--- Required work ---
Render the text read from every one of the rows below as a Markdown table with two columns, Line No. and Text. Give each line its own number, omit blank lines, and exclude the pictures.

--- The data ---
◆ ◆ ◆ ◆ ◆ ◆ ◆
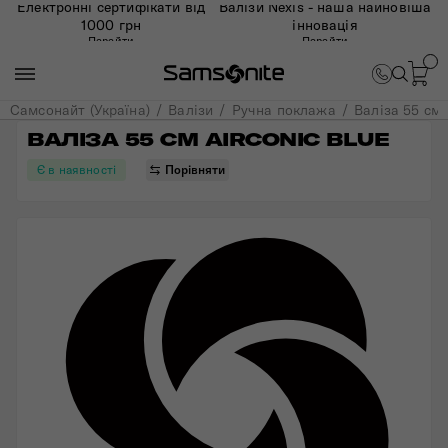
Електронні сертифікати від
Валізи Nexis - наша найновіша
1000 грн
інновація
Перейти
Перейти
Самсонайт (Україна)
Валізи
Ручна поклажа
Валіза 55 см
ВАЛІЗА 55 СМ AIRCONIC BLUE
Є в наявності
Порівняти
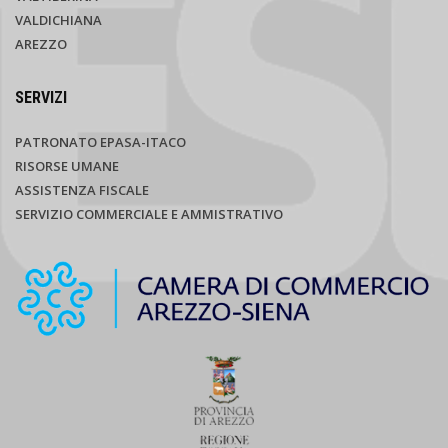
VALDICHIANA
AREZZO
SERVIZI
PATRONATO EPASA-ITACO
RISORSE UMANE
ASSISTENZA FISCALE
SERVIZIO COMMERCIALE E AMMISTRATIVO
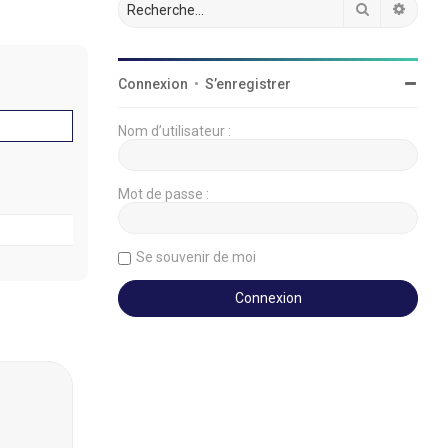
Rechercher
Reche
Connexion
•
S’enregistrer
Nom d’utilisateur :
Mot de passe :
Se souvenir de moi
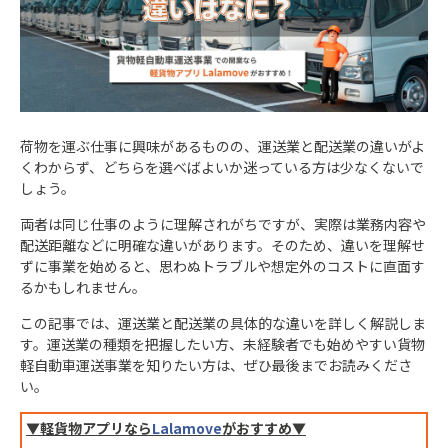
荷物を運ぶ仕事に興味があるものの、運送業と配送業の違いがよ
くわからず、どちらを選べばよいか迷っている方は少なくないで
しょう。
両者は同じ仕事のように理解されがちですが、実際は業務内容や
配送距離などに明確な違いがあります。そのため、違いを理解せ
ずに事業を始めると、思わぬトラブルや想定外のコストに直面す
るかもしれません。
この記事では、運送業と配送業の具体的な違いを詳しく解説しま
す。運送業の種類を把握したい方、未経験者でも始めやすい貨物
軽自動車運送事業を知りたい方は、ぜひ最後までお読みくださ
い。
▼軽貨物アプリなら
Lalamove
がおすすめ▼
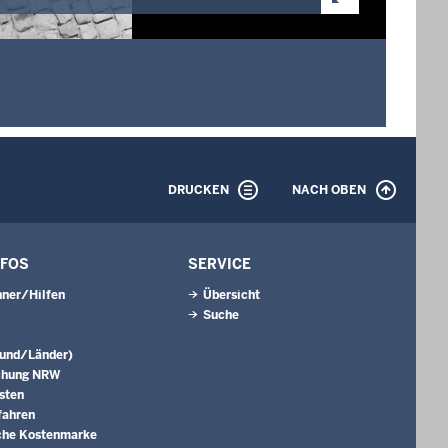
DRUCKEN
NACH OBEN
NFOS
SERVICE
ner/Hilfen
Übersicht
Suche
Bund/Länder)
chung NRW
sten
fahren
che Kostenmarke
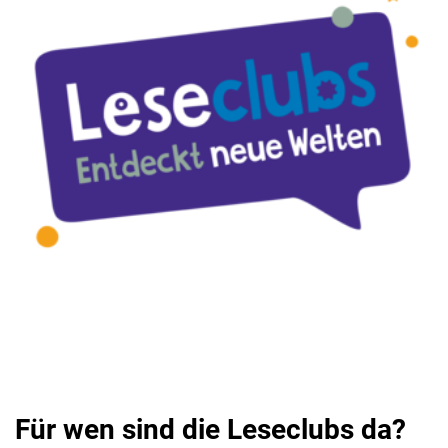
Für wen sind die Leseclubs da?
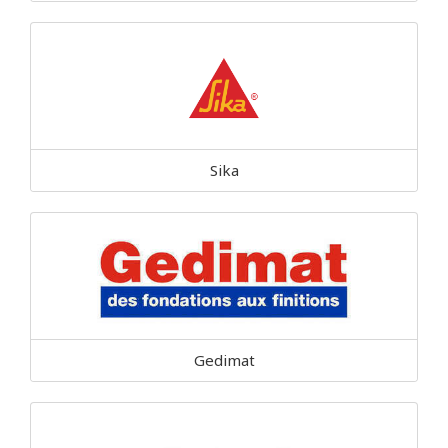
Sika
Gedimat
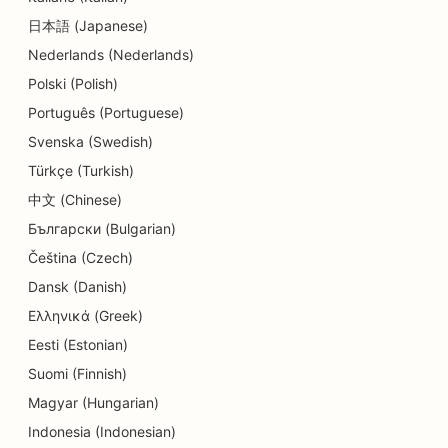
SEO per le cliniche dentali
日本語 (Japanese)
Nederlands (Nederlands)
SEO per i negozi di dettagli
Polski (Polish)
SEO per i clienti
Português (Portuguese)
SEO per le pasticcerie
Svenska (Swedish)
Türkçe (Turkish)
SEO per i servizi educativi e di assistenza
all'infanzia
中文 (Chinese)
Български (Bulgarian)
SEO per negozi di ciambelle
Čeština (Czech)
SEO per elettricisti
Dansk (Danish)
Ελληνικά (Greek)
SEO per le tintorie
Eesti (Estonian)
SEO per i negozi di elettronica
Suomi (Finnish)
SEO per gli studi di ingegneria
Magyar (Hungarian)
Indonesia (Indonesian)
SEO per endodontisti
◆ ◆ ◆ ◆ ◆ ◆ ◆
--- Written reply ---
| Line No. | Text |
|---|---|
| 1 | Електронні сертифікати від |
| 2 | Валізи Nexis - наша найновіша |
| 3 | 1000 грн |
| 4 | інновація |
| 5 | Перейти |
| 6 | Перейти |
| 7 | Самсонайт (Україна) |
| 8 | Валізи |
| 9 | Ручна поклажа |
| 10 | Валіза 55 см |
| 11 | ВАЛІЗА 55 СМ AIRCONIC BLUE |
| 12 | Є в наявності |
| 13 | Порівняти |
| 14 | VALDICHIANA |
| 15 | AREZZO |
| 16 | SERVIZI |
| 17 | PATRONATO EPASA-ITACO |
| 18 | RISORSE UMANE |
| 19 | ASSISTENZA FISCALE |
| 20 | SERVIZIO COMMERCIALE E AMMISTRATIVO |
| 21 | Rechercher |
| 22 | Reche |
| 23 | Connexion |
| 24 | • |
| 25 | S’enregistrer |
| 26 | Nom d’utilisateur : |
| 27 | Mot de passe : |
| 28 | Se souvenir de moi |
| 29 | 荷物を運ぶ仕事に興味があるものの、運送業と配送業の違いがよ |
| 30 | くわからず、どちらを選べばよいか迷っている方は少なくないで |
| 31 | しょう。 |
| 32 | 両者は同じ仕事のように理解されがちですが、実際は業務内容や |
| 33 | 配送距離などに明確な違いがあります。そのため、違いを理解せ |
| 34 | ずに事業を始めると、思わぬトラブルや想定外のコストに直面す |
| 35 | るかもしれません。 |
| 36 | この記事では、運送業と配送業の具体的な違いを詳しく解説しま |
| 37 | す。運送業の種類を把握したい方、未経験者でも始めやすい貨物 |
| 38 | 軽自動車運送事業を知りたい方は、ぜひ最後までお読みくださ |
| 39 | い。 |
| 40 | ▼軽貨物アプリなら |
| 41 | Lalamove |
| 42 | がおすすめ▼ |
| 43 | DRUCKEN |
| 44 | NACH OBEN |
| 45 | NFOS |
| 46 | SERVICE |
| 47 | ner/Hilfen |
| 48 | Übersicht |
| 49 | Suche |
| 50 | Bund/Länder) |
| 51 | chung NRW |
| 52 | sten |
| 53 | fahren |
| 54 | che Kostenmarke |
| 55 | Für wen sind die Leseclubs da? |
| 56 | Sika |
| 57 | Gedimat |
| 58 | SEO per le cliniche dentali |
| 59 | 日本語 (Japanese) |
| 60 | Nederlands (Nederlands) |
| 61 | SEO per i negozi di dettagli |
| 62 | Polski (Polish) |
| 63 | SEO per i clienti |
| 64 | Português (Portuguese) |
| 65 | SEO per le pasticcerie |
| 66 | Svenska (Swedish) |
| 67 | Türkçe (Turkish) |
| 68 | SEO per i servizi educativi e di assistenza |
| 69 | all'infanzia |
| 70 | 中文 (Chinese) |
| 71 | Български (Bulgarian) |
| 72 | SEO per negozi di ciambelle |
| 73 | Čeština (Czech) |
| 74 | SEO per elettricisti |
| 75 | Dansk (Danish) |
| 76 | Ελληνικά (Greek) |
| 77 | SEO per le tintorie |
| 78 | Eesti (Estonian) |
| 79 | SEO per i negozi di elettronica |
| 80 | Suomi (Finnish) |
| 81 | SEO per gli studi di ingegneria |
| 82 | Magyar (Hungarian) |
| 83 | Indonesia (Indonesian) |
| 84 | SEO per endodontisti |